I've committed to operating a values-based business without creating a nonprofit entity. Weird, I know. But here's my thinking:

First, I believe that ethics exist outside of religion. And that everone's decisions are informed by them, whether we recognize it or not.

I believe that--not unlike our two-party political system--the nonprofit/ for-profit binary represents an outmoded way of thinking, serves the interests of a few, and in fact limits our overall capacity to effect social change.

I believe that freedom and responsibility come to us in equal proportions. The way I see it, for-profits currently have great freedom with little responsibility, and nonprofits have great responsibility with with little freedom (churches being the standout exception to this rule.) This structural imbalance results in a real-world imbalance--the effects of which we are all feeling now.

AVAILABLE DATA ▸

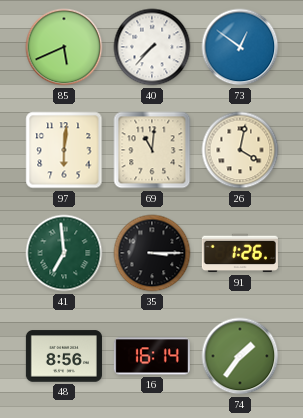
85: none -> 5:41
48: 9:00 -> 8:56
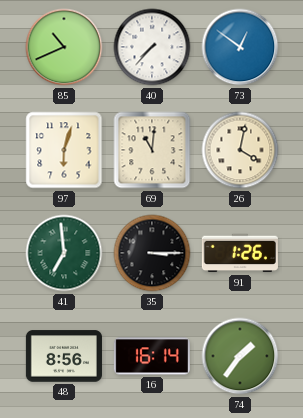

YOUR TASKS ▸
1) According to the passage on running a values-based business, what has the writer committed to doing?
2) Condense the paragraph of the passage on running a values-based business that begins "I believe that--not unlike our two-party political system" into a short list of its main claims.
3) Carry on the passage on running a values-based business, picking up right after its final sentence.

EXPECTED RESPONSES ▸
1) Operating a values-based business without creating a nonprofit entity.

2)
- Like the two-party political system, the nonprofit/for-profit binary is an outmoded way of thinking.
- It serves the interests of a few.
- It limits our overall capacity to effect social change.

3)
I believe our current paradigm of nonprofit vs. for-profit businesses reinforces trickle-down economics and enables a culture of marketplace impunity. Though nonprofits look (and can be) helpful on the surface, when you view them as part of our larger (and arguably broken) economic system, they can also be understood as the inglorious flip-side of corporate personhood--a partnership with the government for the purpose of doing what allegedly cannot be accomplished by the government and private sectors: treating human beings like human beings.

I worked in nonprofit for just long enough to learn that volunteerism is neither sustainable nor gratifying in the long term and that the charity model undermines the inherent dignity and beauty of human generosity.

So I officially call bullshit. If for-profit businesses weren't fully expected to exploit and destroy what is good and human, nonprofits wouldn't be expected to occupy the high ground and clean up their mess.

So I'll no longer enable a broken system--even from the "good" side. Instead, I'm daring us as consumers to insist on ethical decision making from ALL business owners. Meanwhile, I'll do my best as a for-profit business owner to lead by example.

Because rather than employing a middle man, I prefer to partner directly with you, my community. I trust you and I recognize your wellbeing as connected with my own. If you thrive, I thrive, too.

We're a consumer-driven society, after all. Maybe it's about time we start owning that power.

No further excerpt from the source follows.